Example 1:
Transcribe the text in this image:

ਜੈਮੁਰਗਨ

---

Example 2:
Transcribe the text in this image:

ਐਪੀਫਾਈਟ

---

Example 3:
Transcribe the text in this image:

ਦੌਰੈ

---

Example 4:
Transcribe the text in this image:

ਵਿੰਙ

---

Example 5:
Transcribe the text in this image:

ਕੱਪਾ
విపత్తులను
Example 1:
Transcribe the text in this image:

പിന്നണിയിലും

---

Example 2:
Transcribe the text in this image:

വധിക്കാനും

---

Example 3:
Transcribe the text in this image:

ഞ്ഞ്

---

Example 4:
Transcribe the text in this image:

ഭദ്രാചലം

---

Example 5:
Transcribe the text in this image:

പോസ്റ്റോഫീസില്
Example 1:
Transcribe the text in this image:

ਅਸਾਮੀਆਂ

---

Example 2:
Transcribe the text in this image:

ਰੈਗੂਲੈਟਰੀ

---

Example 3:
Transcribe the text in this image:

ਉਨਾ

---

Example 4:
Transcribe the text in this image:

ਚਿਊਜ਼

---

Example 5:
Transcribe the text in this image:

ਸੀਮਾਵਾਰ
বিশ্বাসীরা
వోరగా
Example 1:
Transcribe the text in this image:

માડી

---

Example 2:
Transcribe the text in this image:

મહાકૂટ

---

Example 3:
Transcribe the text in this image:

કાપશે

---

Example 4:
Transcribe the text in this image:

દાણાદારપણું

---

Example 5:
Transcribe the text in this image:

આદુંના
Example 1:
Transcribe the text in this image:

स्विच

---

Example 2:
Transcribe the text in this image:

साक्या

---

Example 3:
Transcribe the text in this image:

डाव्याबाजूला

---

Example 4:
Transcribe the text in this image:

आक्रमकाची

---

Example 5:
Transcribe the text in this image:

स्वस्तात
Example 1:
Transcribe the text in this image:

Your instructions: The listing above needs to be retyped. Reproduce every line exactly.

Answer:
Example 1:
Transcribe the text in this image:

ਜੈਮੁਰਗਨ

---

Example 2:
Transcribe the text in this image:

ਐਪੀਫਾਈਟ

---

Example 3:
Transcribe the text in this image:

ਦੌਰੈ

---

Example 4:
Transcribe the text in this image:

ਵਿੰਙ

---

Example 5:
Transcribe the text in this image:

ਕੱਪਾ
విపత్తులను
Example 1:
Transcribe the text in this image:

പിന്നണിയിലും

---

Example 2:
Transcribe the text in this image:

വധിക്കാനും

---

Example 3:
Transcribe the text in this image:

ഞ്ഞ്

---

Example 4:
Transcribe the text in this image:

ഭദ്രാചലം

---

Example 5:
Transcribe the text in this image:

പോസ്റ്റോഫീസില്
Example 1:
Transcribe the text in this image:

ਅਸਾਮੀਆਂ

---

Example 2:
Transcribe the text in this image:

ਰੈਗੂਲੈਟਰੀ

---

Example 3:
Transcribe the text in this image:

ਉਨਾ

---

Example 4:
Transcribe the text in this image:

ਚਿਊਜ਼

---

Example 5:
Transcribe the text in this image:

ਸੀਮਾਵਾਰ
বিশ্বাসীরা
వోరగా
Example 1:
Transcribe the text in this image:

માડી

---

Example 2:
Transcribe the text in this image:

મહાકૂટ

---

Example 3:
Transcribe the text in this image:

કાપશે

---

Example 4:
Transcribe the text in this image:

દાણાદારપણું

---

Example 5:
Transcribe the text in this image:

આદુંના
Example 1:
Transcribe the text in this image:

स्विच

---

Example 2:
Transcribe the text in this image:

साक्या

---

Example 3:
Transcribe the text in this image:

डाव्याबाजूला

---

Example 4:
Transcribe the text in this image:

आक्रमकाची

---

Example 5:
Transcribe the text in this image:

स्वस्तात
Example 1:
Transcribe the text in this image:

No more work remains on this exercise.